- Information shown
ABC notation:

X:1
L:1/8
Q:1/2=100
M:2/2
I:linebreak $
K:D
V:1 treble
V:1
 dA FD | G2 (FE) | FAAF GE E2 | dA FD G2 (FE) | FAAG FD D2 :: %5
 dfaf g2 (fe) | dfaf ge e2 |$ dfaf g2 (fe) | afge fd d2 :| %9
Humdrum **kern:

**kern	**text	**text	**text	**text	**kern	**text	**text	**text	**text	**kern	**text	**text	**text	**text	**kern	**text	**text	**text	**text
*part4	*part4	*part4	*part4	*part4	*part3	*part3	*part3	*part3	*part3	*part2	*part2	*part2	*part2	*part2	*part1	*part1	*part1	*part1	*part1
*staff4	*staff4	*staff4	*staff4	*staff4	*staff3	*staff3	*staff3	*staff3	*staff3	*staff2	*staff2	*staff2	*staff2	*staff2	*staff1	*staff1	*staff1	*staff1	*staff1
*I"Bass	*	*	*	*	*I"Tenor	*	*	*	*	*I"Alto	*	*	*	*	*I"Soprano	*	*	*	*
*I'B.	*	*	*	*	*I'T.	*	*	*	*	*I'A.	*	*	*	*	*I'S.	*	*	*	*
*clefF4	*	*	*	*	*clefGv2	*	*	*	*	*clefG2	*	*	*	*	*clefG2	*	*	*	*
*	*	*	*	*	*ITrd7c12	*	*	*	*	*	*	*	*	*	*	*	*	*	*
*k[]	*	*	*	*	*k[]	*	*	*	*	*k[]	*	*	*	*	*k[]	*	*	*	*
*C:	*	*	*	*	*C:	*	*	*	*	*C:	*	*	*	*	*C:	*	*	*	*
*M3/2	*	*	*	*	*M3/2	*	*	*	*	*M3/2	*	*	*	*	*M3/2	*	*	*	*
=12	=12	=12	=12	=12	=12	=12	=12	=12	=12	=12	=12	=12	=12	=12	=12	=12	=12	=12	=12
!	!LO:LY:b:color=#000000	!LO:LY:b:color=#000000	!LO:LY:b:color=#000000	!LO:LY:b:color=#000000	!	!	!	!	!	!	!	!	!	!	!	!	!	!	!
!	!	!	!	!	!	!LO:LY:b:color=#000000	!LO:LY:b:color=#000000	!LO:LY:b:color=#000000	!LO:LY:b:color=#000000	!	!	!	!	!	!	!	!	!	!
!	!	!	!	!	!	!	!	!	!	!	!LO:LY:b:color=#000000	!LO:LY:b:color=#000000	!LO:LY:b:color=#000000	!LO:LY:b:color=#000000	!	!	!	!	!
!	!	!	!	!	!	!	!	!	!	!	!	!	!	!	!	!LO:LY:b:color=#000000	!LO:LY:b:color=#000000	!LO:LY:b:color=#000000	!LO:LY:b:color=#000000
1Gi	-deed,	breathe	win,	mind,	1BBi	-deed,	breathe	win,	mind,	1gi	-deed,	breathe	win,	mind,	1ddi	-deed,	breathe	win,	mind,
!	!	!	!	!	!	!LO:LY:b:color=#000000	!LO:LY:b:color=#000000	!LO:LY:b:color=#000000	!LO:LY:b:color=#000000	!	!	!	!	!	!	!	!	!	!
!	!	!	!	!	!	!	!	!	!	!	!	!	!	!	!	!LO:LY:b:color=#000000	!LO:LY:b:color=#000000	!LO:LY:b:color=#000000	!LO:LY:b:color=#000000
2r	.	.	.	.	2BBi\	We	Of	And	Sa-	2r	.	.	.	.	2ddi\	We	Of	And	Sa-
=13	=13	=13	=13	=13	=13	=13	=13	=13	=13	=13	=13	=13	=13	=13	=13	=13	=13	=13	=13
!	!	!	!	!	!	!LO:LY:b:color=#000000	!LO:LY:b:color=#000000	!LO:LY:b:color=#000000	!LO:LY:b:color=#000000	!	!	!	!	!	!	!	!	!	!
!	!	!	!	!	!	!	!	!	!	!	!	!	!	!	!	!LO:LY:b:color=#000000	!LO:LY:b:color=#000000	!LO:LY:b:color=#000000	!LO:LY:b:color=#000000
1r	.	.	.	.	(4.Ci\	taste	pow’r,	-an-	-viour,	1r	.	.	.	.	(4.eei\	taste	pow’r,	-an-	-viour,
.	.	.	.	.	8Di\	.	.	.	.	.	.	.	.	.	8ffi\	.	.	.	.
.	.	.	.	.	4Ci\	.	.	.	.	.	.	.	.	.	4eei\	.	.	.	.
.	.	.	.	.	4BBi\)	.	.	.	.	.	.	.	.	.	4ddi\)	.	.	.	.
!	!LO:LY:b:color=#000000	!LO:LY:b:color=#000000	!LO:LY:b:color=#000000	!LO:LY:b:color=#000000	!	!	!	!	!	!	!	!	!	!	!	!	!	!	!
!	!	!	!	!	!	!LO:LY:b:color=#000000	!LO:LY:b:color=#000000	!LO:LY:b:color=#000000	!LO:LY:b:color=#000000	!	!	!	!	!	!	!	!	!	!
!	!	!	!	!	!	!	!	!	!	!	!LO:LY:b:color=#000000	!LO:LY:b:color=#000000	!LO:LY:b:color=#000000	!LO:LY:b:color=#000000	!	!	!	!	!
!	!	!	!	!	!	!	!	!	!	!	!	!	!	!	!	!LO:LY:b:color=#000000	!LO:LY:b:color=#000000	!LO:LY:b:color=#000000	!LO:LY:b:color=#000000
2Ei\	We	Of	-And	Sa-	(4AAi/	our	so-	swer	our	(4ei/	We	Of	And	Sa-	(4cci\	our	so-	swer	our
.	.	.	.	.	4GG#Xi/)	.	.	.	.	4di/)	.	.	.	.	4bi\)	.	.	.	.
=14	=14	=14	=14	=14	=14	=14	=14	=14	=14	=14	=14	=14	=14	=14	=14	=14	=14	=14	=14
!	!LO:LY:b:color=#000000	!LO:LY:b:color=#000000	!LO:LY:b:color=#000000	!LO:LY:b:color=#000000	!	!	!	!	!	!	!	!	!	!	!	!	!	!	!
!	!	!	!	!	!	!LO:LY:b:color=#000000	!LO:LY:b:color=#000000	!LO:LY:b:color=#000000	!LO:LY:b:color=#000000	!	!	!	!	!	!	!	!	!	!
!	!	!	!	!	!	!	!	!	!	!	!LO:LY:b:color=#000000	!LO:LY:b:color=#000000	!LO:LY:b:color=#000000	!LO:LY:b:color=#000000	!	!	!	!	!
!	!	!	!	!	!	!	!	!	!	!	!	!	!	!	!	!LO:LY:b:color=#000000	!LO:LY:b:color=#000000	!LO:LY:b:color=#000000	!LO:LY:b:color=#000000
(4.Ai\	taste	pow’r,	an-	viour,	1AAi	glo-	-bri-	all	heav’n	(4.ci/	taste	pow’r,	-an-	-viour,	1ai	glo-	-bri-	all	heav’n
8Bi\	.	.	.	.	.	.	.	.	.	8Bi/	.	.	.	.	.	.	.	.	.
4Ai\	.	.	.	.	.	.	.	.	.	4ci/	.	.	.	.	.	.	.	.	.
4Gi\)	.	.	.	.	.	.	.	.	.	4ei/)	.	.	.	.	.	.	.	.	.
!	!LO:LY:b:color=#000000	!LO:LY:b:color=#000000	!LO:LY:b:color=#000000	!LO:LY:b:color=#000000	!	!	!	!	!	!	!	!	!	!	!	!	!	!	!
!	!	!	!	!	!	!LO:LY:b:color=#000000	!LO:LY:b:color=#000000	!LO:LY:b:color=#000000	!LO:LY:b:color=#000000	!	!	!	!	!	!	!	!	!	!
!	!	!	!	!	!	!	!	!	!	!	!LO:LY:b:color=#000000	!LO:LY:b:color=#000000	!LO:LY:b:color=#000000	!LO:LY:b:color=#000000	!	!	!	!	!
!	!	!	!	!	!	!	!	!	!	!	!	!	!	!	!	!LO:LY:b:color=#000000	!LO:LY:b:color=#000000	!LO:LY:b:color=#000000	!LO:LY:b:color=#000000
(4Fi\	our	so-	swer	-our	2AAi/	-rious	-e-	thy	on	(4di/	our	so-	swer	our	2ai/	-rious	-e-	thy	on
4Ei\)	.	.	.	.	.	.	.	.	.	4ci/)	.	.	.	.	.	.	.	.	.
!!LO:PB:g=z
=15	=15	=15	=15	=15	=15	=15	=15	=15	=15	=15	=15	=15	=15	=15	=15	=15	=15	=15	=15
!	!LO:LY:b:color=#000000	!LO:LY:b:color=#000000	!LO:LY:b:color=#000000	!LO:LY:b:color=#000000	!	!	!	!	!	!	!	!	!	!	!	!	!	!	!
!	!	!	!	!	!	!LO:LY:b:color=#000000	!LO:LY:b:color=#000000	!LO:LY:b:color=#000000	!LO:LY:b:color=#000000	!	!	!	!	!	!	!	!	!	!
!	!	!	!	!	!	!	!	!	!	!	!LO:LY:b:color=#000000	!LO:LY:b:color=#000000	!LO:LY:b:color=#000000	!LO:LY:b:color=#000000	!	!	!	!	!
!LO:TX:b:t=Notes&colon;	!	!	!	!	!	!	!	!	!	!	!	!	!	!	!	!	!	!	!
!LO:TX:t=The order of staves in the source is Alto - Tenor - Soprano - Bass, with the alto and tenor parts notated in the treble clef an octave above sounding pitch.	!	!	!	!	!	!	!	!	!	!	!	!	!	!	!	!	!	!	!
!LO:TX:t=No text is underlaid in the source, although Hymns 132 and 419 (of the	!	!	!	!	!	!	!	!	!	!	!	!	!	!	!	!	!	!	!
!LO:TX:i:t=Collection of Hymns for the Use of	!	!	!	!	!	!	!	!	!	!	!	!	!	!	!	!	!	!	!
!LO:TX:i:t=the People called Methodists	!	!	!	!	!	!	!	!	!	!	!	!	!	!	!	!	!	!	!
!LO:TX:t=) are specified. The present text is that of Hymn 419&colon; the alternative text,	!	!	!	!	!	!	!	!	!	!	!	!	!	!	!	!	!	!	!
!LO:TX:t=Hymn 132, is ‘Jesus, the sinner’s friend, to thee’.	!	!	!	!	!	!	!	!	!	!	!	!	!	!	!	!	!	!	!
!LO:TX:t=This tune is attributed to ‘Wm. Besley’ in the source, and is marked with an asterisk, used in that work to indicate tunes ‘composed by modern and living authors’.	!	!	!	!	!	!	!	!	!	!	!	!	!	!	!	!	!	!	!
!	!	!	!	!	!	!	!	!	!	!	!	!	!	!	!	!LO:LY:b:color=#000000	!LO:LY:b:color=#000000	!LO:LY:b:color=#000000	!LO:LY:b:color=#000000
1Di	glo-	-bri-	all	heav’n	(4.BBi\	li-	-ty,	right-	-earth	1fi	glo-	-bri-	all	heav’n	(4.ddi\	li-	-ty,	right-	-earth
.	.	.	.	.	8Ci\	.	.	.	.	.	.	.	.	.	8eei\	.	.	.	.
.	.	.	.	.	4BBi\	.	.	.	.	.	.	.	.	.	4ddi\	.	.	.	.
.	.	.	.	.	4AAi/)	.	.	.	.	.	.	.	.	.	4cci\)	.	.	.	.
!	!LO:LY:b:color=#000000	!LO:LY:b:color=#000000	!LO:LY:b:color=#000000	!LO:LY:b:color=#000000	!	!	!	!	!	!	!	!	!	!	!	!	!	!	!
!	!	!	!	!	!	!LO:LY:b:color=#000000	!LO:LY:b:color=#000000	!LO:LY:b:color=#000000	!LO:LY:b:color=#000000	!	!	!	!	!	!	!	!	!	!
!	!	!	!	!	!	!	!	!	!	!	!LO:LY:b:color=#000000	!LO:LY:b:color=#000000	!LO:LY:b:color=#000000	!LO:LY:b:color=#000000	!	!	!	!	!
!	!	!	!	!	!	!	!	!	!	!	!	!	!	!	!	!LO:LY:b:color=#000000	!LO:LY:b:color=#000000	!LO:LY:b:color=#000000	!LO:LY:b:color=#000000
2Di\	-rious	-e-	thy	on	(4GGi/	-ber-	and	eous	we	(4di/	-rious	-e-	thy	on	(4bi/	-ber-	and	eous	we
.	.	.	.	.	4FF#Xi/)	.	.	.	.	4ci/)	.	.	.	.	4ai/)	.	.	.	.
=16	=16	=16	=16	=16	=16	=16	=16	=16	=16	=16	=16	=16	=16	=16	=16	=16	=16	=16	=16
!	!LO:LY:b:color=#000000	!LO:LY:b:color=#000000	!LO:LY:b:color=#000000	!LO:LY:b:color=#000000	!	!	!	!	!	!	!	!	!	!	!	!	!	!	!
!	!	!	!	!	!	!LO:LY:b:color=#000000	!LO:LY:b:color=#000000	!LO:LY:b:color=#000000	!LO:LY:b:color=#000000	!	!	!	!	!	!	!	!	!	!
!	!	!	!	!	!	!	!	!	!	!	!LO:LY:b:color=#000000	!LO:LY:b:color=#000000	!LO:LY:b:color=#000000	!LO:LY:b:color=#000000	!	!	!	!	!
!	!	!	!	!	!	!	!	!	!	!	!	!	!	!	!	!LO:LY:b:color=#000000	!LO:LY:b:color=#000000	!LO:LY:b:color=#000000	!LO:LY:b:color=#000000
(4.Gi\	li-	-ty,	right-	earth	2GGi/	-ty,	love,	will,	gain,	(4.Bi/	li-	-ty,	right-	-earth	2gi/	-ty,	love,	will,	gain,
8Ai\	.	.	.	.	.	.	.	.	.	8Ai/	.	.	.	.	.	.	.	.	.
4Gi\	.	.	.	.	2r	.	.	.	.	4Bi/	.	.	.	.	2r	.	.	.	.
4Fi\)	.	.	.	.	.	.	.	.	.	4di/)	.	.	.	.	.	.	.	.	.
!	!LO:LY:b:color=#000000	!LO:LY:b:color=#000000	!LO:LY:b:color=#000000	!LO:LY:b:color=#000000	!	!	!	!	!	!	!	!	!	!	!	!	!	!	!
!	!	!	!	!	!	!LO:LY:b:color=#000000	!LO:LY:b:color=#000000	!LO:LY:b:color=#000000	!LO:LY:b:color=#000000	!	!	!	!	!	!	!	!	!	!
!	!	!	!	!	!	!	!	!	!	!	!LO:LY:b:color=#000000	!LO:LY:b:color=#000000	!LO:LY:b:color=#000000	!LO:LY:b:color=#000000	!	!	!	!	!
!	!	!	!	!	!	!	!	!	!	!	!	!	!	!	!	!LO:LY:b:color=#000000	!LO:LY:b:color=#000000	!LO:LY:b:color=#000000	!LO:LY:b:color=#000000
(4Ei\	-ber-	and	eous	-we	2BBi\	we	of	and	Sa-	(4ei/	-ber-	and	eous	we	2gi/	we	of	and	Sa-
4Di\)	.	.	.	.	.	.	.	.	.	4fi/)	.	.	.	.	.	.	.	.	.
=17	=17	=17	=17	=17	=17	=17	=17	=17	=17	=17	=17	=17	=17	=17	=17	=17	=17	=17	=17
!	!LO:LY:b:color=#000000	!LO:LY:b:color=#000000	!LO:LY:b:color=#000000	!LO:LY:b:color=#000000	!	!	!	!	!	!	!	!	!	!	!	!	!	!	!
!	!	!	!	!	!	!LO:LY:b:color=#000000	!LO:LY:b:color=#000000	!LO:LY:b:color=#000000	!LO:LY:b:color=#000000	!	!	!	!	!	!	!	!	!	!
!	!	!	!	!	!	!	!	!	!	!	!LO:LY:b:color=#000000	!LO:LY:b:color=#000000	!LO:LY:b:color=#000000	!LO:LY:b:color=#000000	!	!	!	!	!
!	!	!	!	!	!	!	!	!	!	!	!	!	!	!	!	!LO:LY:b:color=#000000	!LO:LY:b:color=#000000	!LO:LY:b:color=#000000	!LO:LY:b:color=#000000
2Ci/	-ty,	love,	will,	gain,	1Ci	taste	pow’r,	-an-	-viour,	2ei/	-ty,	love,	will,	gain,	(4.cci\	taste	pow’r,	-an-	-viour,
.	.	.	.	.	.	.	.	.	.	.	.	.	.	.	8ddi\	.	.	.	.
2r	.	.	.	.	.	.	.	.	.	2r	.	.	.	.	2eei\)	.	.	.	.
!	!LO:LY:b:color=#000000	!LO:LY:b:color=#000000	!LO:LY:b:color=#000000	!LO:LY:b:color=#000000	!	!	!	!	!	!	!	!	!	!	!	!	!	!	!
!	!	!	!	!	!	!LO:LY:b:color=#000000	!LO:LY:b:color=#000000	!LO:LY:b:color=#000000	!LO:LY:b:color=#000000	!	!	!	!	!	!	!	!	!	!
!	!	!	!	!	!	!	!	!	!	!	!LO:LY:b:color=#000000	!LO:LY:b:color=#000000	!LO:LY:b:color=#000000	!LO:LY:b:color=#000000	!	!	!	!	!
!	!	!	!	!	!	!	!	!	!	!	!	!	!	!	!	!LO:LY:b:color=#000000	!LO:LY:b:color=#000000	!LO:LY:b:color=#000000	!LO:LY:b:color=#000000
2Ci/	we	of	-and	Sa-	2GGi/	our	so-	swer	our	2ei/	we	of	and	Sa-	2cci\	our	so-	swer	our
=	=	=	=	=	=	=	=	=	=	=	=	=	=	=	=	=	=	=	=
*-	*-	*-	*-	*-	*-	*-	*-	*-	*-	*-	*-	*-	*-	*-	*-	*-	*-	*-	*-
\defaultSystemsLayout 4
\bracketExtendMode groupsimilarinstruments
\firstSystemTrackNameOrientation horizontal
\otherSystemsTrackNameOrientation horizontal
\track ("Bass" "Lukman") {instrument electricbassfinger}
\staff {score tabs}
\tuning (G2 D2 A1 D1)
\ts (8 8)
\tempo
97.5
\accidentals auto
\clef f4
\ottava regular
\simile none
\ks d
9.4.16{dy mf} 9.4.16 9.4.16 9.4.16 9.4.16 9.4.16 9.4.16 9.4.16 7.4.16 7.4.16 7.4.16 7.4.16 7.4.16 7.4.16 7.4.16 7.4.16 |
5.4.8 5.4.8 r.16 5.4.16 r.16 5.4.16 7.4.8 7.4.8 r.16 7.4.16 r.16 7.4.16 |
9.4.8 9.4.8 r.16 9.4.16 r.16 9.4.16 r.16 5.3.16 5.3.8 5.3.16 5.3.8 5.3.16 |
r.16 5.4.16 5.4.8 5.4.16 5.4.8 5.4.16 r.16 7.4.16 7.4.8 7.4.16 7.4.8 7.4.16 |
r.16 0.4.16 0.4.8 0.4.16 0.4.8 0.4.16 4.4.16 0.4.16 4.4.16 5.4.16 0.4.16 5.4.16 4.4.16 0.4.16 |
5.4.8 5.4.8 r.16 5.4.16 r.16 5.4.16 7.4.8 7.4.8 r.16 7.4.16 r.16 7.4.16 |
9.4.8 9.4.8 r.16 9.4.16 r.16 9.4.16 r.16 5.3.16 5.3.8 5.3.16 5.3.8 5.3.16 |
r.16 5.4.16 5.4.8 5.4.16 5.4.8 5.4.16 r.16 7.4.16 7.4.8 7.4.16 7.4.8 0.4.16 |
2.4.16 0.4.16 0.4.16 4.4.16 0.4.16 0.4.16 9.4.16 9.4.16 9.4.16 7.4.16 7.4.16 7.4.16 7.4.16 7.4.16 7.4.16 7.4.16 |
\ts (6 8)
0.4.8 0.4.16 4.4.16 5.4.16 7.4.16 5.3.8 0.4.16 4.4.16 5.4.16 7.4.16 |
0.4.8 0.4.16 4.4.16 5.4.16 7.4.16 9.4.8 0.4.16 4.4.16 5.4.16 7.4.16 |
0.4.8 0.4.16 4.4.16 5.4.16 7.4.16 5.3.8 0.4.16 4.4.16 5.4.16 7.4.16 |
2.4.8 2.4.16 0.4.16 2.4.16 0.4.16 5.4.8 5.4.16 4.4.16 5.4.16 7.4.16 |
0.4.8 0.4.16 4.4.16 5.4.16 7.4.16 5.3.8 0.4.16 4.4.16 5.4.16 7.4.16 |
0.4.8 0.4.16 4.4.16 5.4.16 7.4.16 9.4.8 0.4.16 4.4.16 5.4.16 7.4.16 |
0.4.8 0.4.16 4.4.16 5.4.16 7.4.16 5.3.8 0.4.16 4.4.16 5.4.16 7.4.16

- The request
Return each line of the items above that contains the string "right".

- Written solution
1Di	glo-	-bri-	all	heav’n	(4.BBi\	li-	-ty,	right-	-earth	1fi	glo-	-bri-	all	heav’n	(4.ddi\	li-	-ty,	right-	-earth
(4.Gi\	li-	-ty,	right-	earth	2GGi/	-ty,	love,	will,	gain,	(4.Bi/	li-	-ty,	right-	-earth	2gi/	-ty,	love,	will,	gain,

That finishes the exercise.